Lorsque l’on aborde la question des risques, il est fondamental de comprendre que l’on s’adresse toujours à trois catégories de population distinctes. Cette réalité, souvent négligée, conditionne pourtant l’efficacité de toute stratégie de prévention ou de gestion des risques.

Trois regards face au risque

La première catégorie regroupe ceux qui n’en ont « rien à faire ». Ils traversent la vie en survolant les dangers, persuadés que rien ne pourra les atteindre. L’expérience leur a, jusqu’ici, donné raison. Mais, tôt ou tard, la réalité leur rappelle brutalement que le risque ne prévient pas.

La seconde catégorie comprend ceux qui reconnaissent l’existence du risque. Cette population, lucide, adapte ses comportements, anticipe les conséquences et met en œuvre des mesures de mitigation. Ces individus sont les véritables acteurs de la prévention.

Enfin, subsiste une troisième catégorie, celle des sceptiques. Pour eux, le risque appartient au registre du fantasme. Certes, dans bien des cas, ils auront raison : la majorité des risques identifiés ne se concrétisent jamais. Mais lorsque l’alerte se matérialise, les dégâts peuvent être irréversibles.

L’art difficile de la gestion des risques

Gérer un risque, ce n’est pas asséner une vérité face à une autre. C’est comprendre que la réalité est mouvante. En matière de gestion, une certitude prévaut : l’une des deux perceptions finira toujours par être validée par les faits.

La clé repose sur l’évaluation de la criticité du risque, croisement de deux facteurs essentiels : la probabilité d’occurrence et la gravité des conséquences. C’est ce niveau de criticité qui permet de distinguer un risque supportable d’un risque insupportable.

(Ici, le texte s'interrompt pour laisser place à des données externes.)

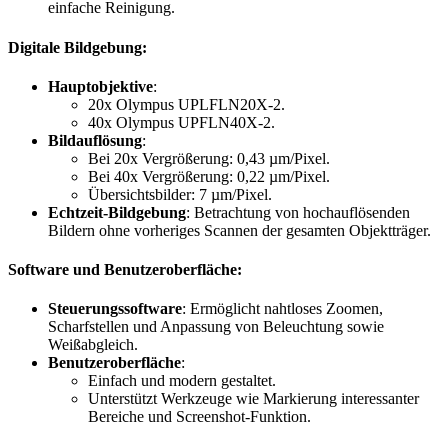
einfache Reinigung.
Digitale Bildgebung
:
Hauptobjektive
:
20x Olympus UPLFLN20X-2.
40x Olympus UPFLN40X-2.
Bildauflösung
:
Bei 20x Vergrößerung: 0,43 µm/Pixel.
Bei 40x Vergrößerung: 0,22 µm/Pixel.
Übersichtsbilder: 7 µm/Pixel.
Echtzeit-Bildgebung
: Betrachtung von hochauflösenden
Bildern ohne vorheriges Scannen der gesamten Objektträger.
Software und Benutzeroberfläche
:
Steuerungssoftware
: Ermöglicht nahtloses Zoomen,
Scharfstellen und Anpassung von Beleuchtung sowie
Weißabgleich.
Benutzeroberfläche
:
Einfach und modern gestaltet.
Unterstützt Werkzeuge wie Markierung interessanter
Bereiche und Screenshot-Funktion.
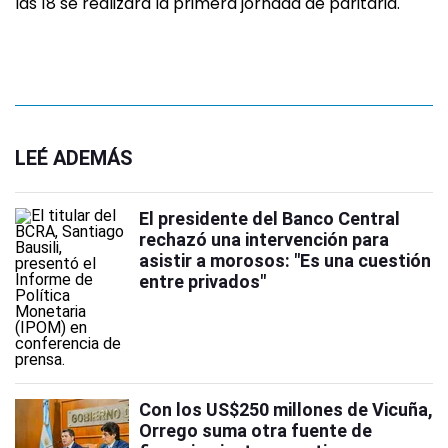
las 18 se realizará la primera jornada de paritaria.
LEÉ ADEMÁS
El presidente del Banco Central
rechazó una intervención para
asistir a morosos: "Es una cuestión
entre privados"
Con los US$250 millones de Vicuña,
Orrego suma otra fuente de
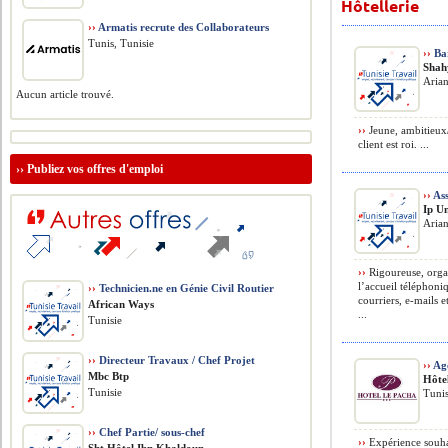
Hôtellerie
››
Armatis recrute des Collaborateurs
Tunis, Tunisie
››
Bar
Shah
Arian
Aucun article trouvé.
››
Jeune, ambitieux/
client est roi. ...
››
Publiez vos offres d'emploi
››
Ass
Ip U
Arian
››
Rigoureuse, organ
l’accueil téléphoniq
››
Technicien.ne en Génie Civil Routier
courriers, e-mails 
African Ways
...
Tunisie
››
Directeur Travaux / Chef Projet
››
Age
Mbc Btp
Hôte
Tunisie
Tunis
››
Chef Partie/ sous-chef
››
Expérience souhai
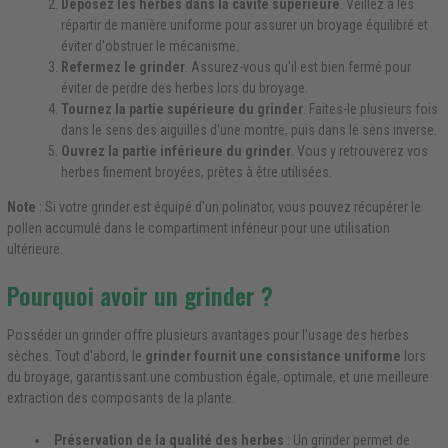
Déposez les herbes dans la cavité supérieure
. Veillez à les
répartir de manière uniforme pour assurer un broyage équilibré et
éviter d'obstruer le mécanisme.
Refermez le grinder
. Assurez-vous qu'il est bien fermé pour
éviter de perdre des herbes lors du broyage.
Tournez la partie supérieure du grinder
. Faites-le plusieurs fois
dans le sens des aiguilles d'une montre, puis dans le sens inverse.
Ouvrez la partie inférieure du grinder
. Vous y retrouverez vos
herbes finement broyées, prêtes à être utilisées.
Note
: Si votre grinder est équipé d'un polinator, vous pouvez récupérer le
pollen accumulé dans le compartiment inférieur pour une utilisation
ultérieure.
Pourquoi avoir un grinder ?
Posséder un grinder offre plusieurs avantages pour l'usage des herbes
sèches. Tout d'abord, le
grinder fournit une consistance uniforme
lors
du broyage, garantissant une combustion égale, optimale, et une meilleure
extraction des composants de la plante.
Préservation de la qualité des herbes
: Un grinder permet de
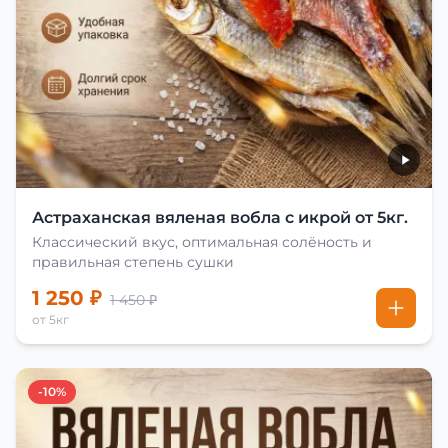
Астраханская вяленая вобла с икрой от 5кг.
Классический вкус, оптимальная солёность и
правильная степень сушки
1 250 ₽
1 450 ₽
от 5кг
-10%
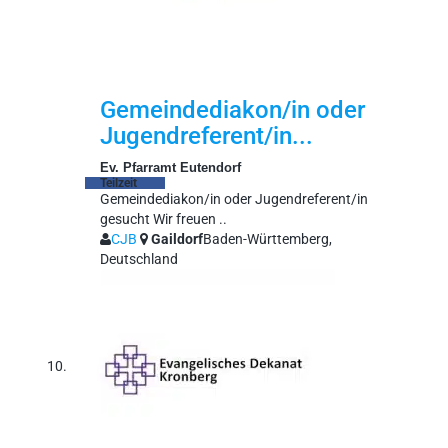
Gemeindediakon/in oder
Jugendreferent/in...
Ev. Pfarramt Eutendorf
Teilzeit
Gemeindediakon/in oder Jugendreferent/in
gesucht Wir freuen ..
CJB
Gaildorf
Baden-Württemberg,
Deutschland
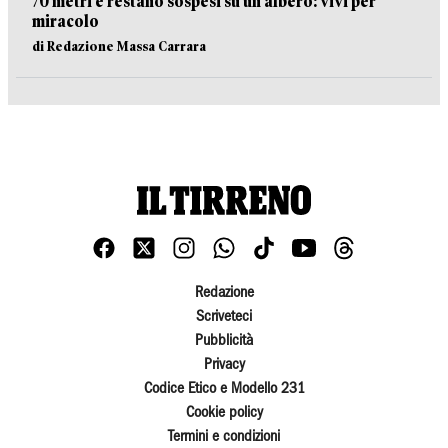
70 metri e restano sospesi su un albero: vivi per
miracolo
di Redazione Massa Carrara
Redazione
Scriveteci
Pubblicità
Privacy
Codice Etico e Modello 231
Cookie policy
Termini e condizioni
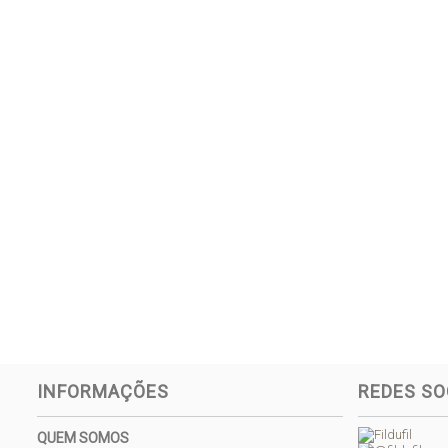
INFORMAÇÕES
REDES SO
QUEM SOMOS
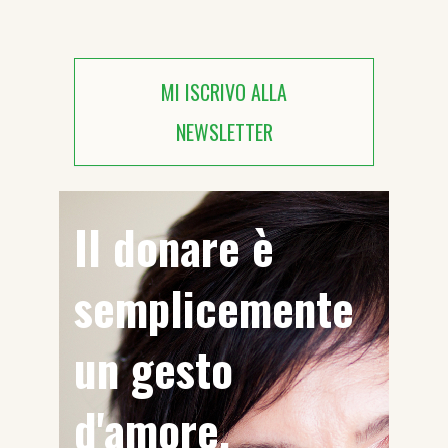
MI ISCRIVO ALLA
NEWSLETTER
Il donare è
semplicemente
un gesto
d'amore.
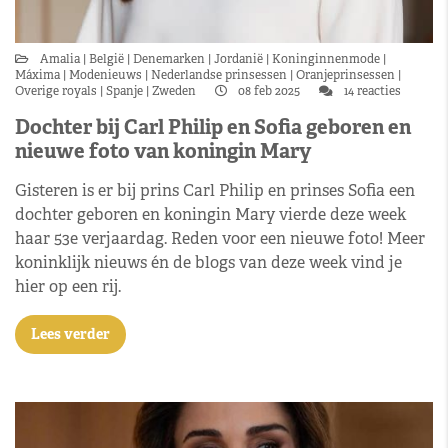
Amalia
België
Denemarken
Jordanië
Koninginnenmode
Máxima
Modenieuws
Nederlandse prinsessen
Oranjeprinsessen
Overige royals
Spanje
Zweden
08 feb 2025
14 reacties
Dochter bij Carl Philip en Sofia geboren en
nieuwe foto van koningin Mary
Gisteren is er bij prins Carl Philip en prinses Sofia een
dochter geboren en koningin Mary vierde deze week
haar 53e verjaardag. Reden voor een nieuwe foto! Meer
koninklijk nieuws én de blogs van deze week vind je
hier op een rij.
Lees verder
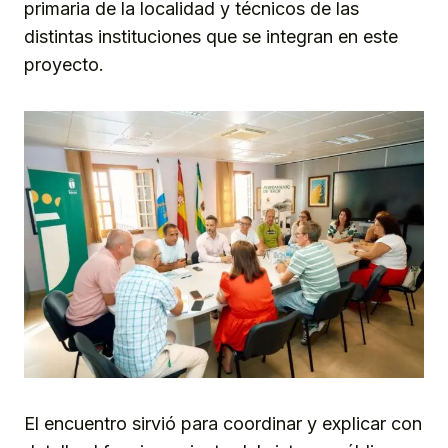
primaria de la localidad y técnicos de las
distintas instituciones que se integran en este
proyecto.
El encuentro sirvió para coordinar y explicar con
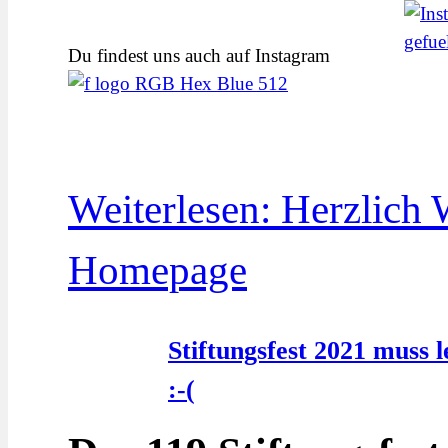
Du findest uns auch auf Instagram
Weiterlesen: Herzlich
Homepage
Stiftungsfest 2021 muss 
:-(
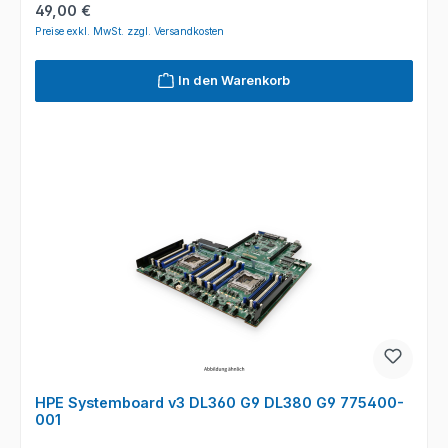
Regulärer Preis:
49,00 €
Preise exkl. MwSt. zzgl. Versandkosten
In den Warenkorb
HPE Systemboard v3 DL360 G9 DL380 G9 775400-
001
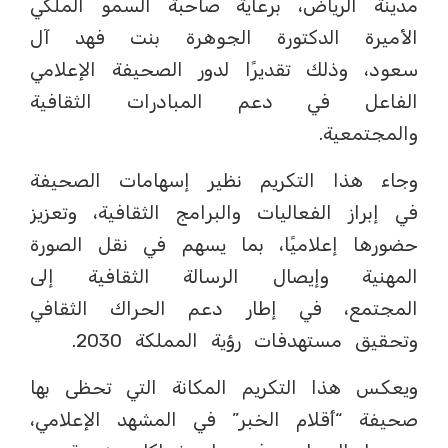
مدينة الرياض، برعاية صاحبة السمو الملكي
الأميرة الدكتورة الجوهرة بنت فهد آل
سعود، وذلك تقديرًا لدور الصحيفة الإعلامي
الفاعل في دعم المبادرات الثقافية
والمجتمعية.
وجاء هذا التكريم نظير إسهامات الصحيفة
في إبراز الفعاليات والبرامج الثقافية، وتعزيز
حضورها إعلاميًا، بما يسهم في نقل الصورة
المهنية وإيصال الرسالة الثقافية إلى
المجتمع، في إطار دعم الحراك الثقافي
وتحقيق مستهدفات رؤية المملكة 2030.
ويعكس هذا التكريم المكانة التي تحظى بها
صحيفة “أقلام الخبر” في المشهد الإعلامي،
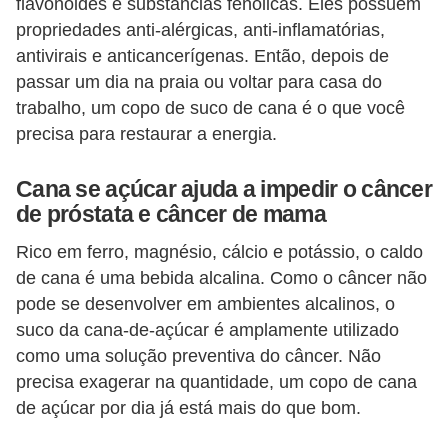
flavonoides e substâncias fenólicas. Eles possuem
propriedades anti-alérgicas, anti-inflamatórias,
antivirais e anticancerígenas. Então, depois de
passar um dia na praia ou voltar para casa do
trabalho, um copo de suco de cana é o que você
precisa para restaurar a energia.
Cana se açúcar ajuda a impedir o câncer
de próstata e câncer de mama
Rico em ferro, magnésio, cálcio e potássio, o caldo
de cana é uma bebida alcalina. Como o câncer não
pode se desenvolver em ambientes alcalinos, o
suco da cana-de-açúcar é amplamente utilizado
como uma solução preventiva do câncer. Não
precisa exagerar na quantidade, um copo de cana
de açúcar por dia já está mais do que bom.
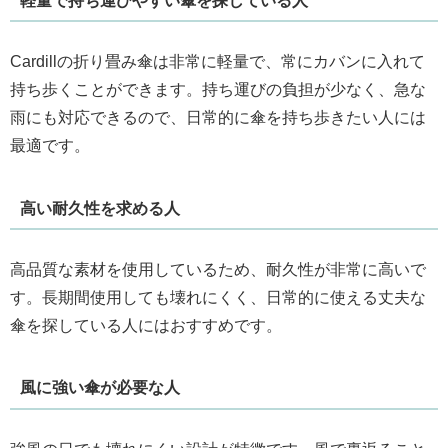
軽量で持ち運びやすい傘を探している人
Cardillの折り畳み傘は非常に軽量で、常にカバンに入れて
持ち歩くことができます。持ち運びの負担が少なく、急な
雨にも対応できるので、日常的に傘を持ち歩きたい人には
最適です。
高い耐久性を求める人
高品質な素材を使用しているため、耐久性が非常に高いで
す。長期間使用しても壊れにくく、日常的に使える丈夫な
傘を探している人にはおすすめです。
風に強い傘が必要な人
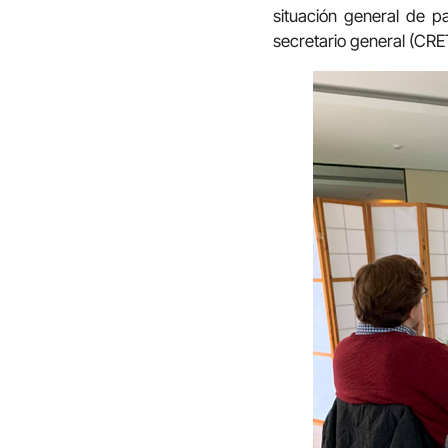
situación general de p
secretario general (CRE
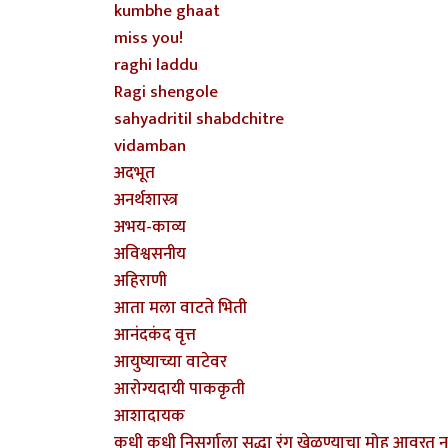
kumbhe ghaat
miss you!
raghi laddu
Ragi shengole
sahyadritil shabdchitre
vidamban
अदभूत
अनर्थशास्त्र
अभय-काव्य
अविश्वसनीय
अहिराणी
आता मला वाटते भिती
आनंदकंद वृत्त
आयुष्याच्या वाटेवर
आरोग्यदायी पाककृती
आशादायक
कधी कधी निसर्गाला सुद्धा रंग खेळण्याचा मोह आवरत ना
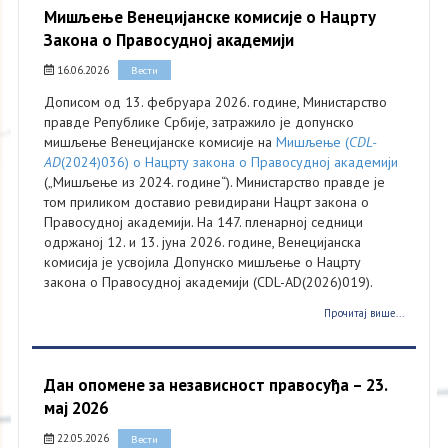
Мишљење Венецијанске комисије о Нацрту
Закона о Правосудној академији
16.06.2026
Вести
Дописом од 13. фебруара 2026. године, Министарство
правде Републике Србије, затражило је допунско
мишљење Венецијанске комисије на
Мишљење (
CDL-
AD
(2024)036) о Нацрту закона о Правосудној академији
(„Мишљење из 2024. године“). Министарство правде је
том приликом доставио ревидирани Нацрт закона о
Правосудној академији. На 147. пленарној седници
одржаној 12. и 13. јуна 2026. године, Венецијанска
комисија је усвојила Допунско мишљење о Нацрту
закона о Правосудној академији (CDL-AD(2026)019).
Прочитај више...
Дан опомене за независност правосуђа – 23.
мај 2026
22.05.2026
Вести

Encore faut-il s’entendre sur ce que signifient ces termes. Pour une multinationale, une perte de 10 millions d’euros pourrait être absorbée. Pour une PME, elle signerait probablement l’arrêt de mort de l’entreprise. Au-delà des pertes immédiates, les impacts indirects – image dégradée, perte de confiance, contentieux – sont souvent bien plus destructeurs que les conséquences directes.

Être réaliste, pas alarmiste

« Un pessimiste est un optimiste bien informé », écrivait Mark Twain. Cette citation illustre parfaitement l’état d’esprit nécessaire à toute approche sérieuse des risques. Il ne s’agit pas de céder au catastrophisme, ni de verser dans un optimisme béat, mais d’analyser froidement les réalités.

La communication constitue ici un levier fondamental. Il faut convaincre sans dramatiser, alerter sans désespérer, vulgariser sans édulcorer. C’est seulement ainsi que l’on parvient à entraîner toutes les parties prenantes, y compris les plus réfractaires, dans une dynamique de gestion préventive des risques.

Car en définitive, anticiper les risques n’est ni une posture de peur, ni une posture de foi. C’est une exigence de lucidité.